Dec. 9 Benefit Scheduled in San Francisco to Support Catholics in the Military

Archbishop for the U.S. Military Services Timothy Broglio to host reception at Marines’ Memorial Club and Hotel, 609 Sutter Street

SAN FRANCISCO—Northern Californians will have a unique opportunity on Tuesday to support Catholics in the United States Military. His Excellency, the Most Reverend Timothy P. Broglio, J.C.D., Archbishop for the Military Services, USA, will host a benefit reception in the Marines’ Memorial Club and Hotel at 609 Sutter Street, San Francisco.

Proceeds will go to support the Archdiocese for the Military Services, USA (AMS), the sole Catholic Church jurisdiction responsible for providing pastoral care and ministry to Catholic men and women serving the nation in uniform, those receiving in-patient treatment in the nation’s Department of Veterans Affairs (VA) Medical Centers, and the families of these populations.

To those it serves, the AMS is the principal source of ecclesiastical support for practice of the Catholic Faith.

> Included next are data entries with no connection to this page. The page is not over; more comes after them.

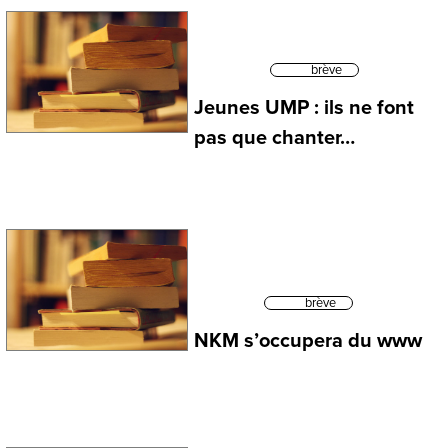
brève
Jeunes UMP : ils ne font
pas que chanter…
brève
NKM s’occupera du www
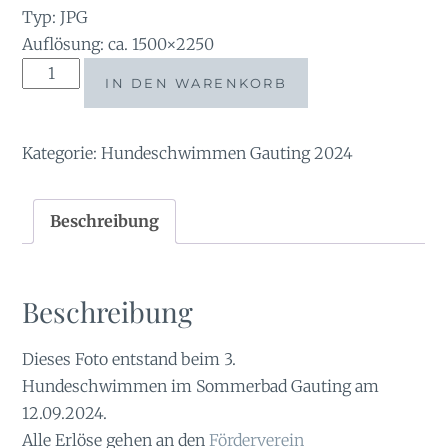
Typ: JPG
Auflösung: ca. 1500×2250
Tauchsucht2024-
IN DEN WARENKORB
34022012
Menge
Kategorie:
Hundeschwimmen Gauting 2024
Beschreibung
Beschreibung
Dieses Foto entstand beim 3.
Hundeschwimmen im Sommerbad Gauting am
12.09.2024.
Alle Erlöse gehen an den
Förderverein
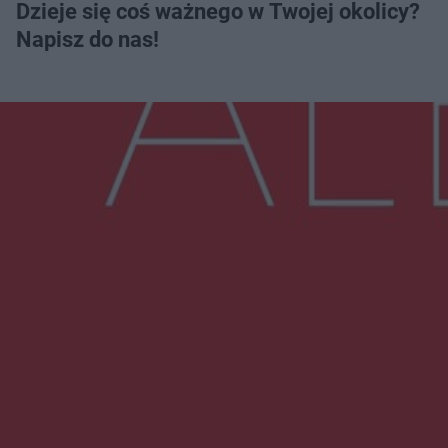
Dzieje się coś ważnego w Twojej okolicy?
Napisz do nas!
Więcej
NAJNOWSZE:
Wsola: Renault uderzyło w słup i stanął w
płomieniach. 49-latek trafił do szpitala
Zmiany i przesunięcia remontu bulwaru w
Gorzowie. Dlaczego?
Policjanci z Przysuchy odnaleźli ciało 40-letniej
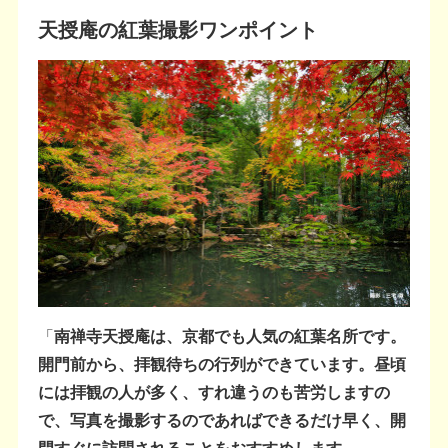
天授庵の紅葉撮影ワンポイント
「
南禅寺天授庵は、京都でも人気の紅葉名所です。
開門前から、拝観待ちの行列ができています。昼頃
には拝観の人が多く、すれ違うのも苦労しますの
で、写真を撮影するのであればできるだけ早く、開
門すぐに訪問されることをおすすめします。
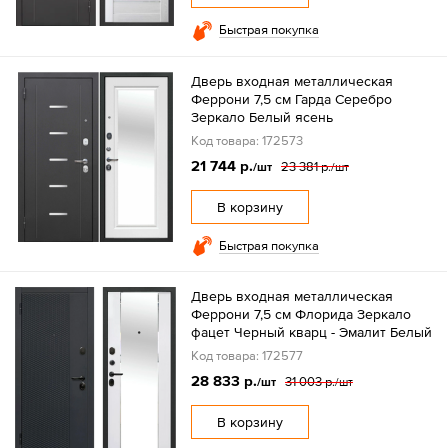
Быстрая покупка
Дверь входная металлическая
Феррони 7,5 см Гарда Серебро
Зеркало Белый ясень
Код товара: 172573
21 744 р.
23 381 р.
/шт
/шт
В корзину
Быстрая покупка
Дверь входная металлическая
Феррони 7,5 см Флорида Зеркало
фацет Черный кварц - Эмалит Белый
Код товара: 172577
28 833 р.
31 003 р.
/шт
/шт
В корзину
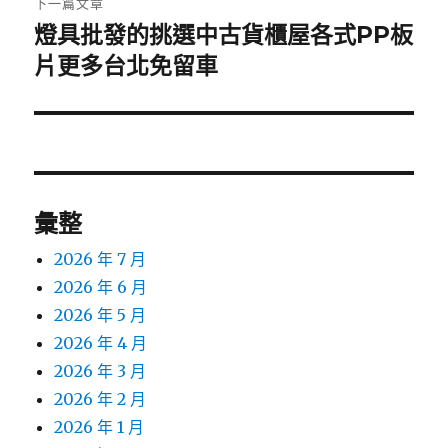
下一篇文章
燈具批發的挑選中古貨櫃屋各式PP板
下
一
片更多台北免留車
篇
文
章:
彙整
2026 年 7 月
2026 年 6 月
2026 年 5 月
2026 年 4 月
2026 年 3 月
2026 年 2 月
2026 年 1 月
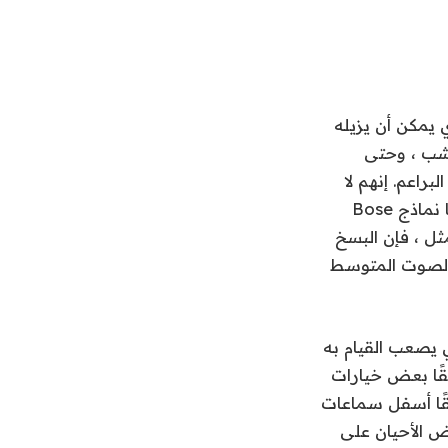
 يمكن أن يزيله
لة. لم تكن HVAC ، وترشاة العشب ، وحتى
راعم. إنهم لا
يصلون تمامًا إلى المستويات المذهلة من الإلغاء ، على الأقل إلى أذني ، التي تقدمها نماذج Bose
ثل ، فإن البسخ
ميه تخفيض الصوت المتوسط ​​
 يصعب القيام به
قًا بعض خيارات
قًا أسفل سماعات
ض الأحيان على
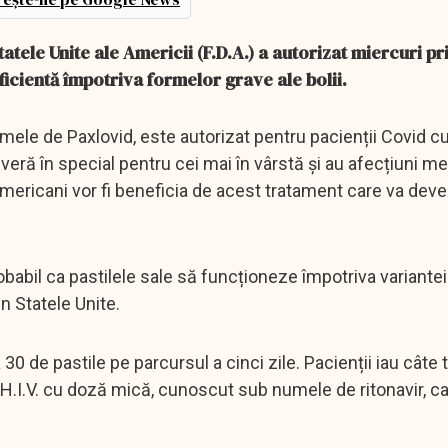
tele Unite ale Americii (F.D.A.) a autorizat miercuri pr
ficientă împotriva formelor grave ale bolii.
ele de Paxlovid, este autorizat pentru pacienții Covid cu
everă în special pentru cei mai în vârstă și au afecțiuni m
mericani vor fi beneficia de acest tratament care va deve
robabil ca pastilele sale să funcționeze împotriva variante
n Statele Unite.
 de pastile pe parcursul a cinci zile. Pacienții iau câte tr
 H.I.V. cu doză mică, cunoscut sub numele de ritonavir, ca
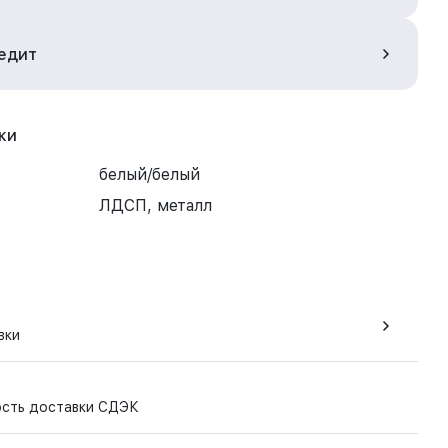
редит
ки
белый/белый
ЛДСП, металл
вки
ость доставки СДЭК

The AMS administers, among other services: Church-approved religious education and faith formation programs; a running data base of sacraments celebrated on U.S. Military installations around the world since 1917, and a full-time staff to process sacramental record submissions and requests; regular publication of newsletters; a dynamic website and other forms of communication in new media and social media; a tribunal; and a vocations office. The AMS has total responsibility for providing government-required endorsement and faculties for Catholic priests to serve as chaplains—both active-duty and reserve—in the Army, the Navy, the Marines, the Coast Guard, the Air Force and the VA. Archbishop Broglio and his four auxiliary Bishops make regular pastoral visits to their extended flock, celebrating confirmations, consulting with chaplains, and attending to other episcopal responsibilities.

The cost of providing all these services amounts to more than $5 million per year in operating expenses, not including seminary expenses now running nearly an additional $400,000 per year for the education and formation of prospective new chaplains to relieve a chronicshortage of Catholic priests on active duty. The AMS receives no funding from the military or the government and depends entirely on private giving for survival.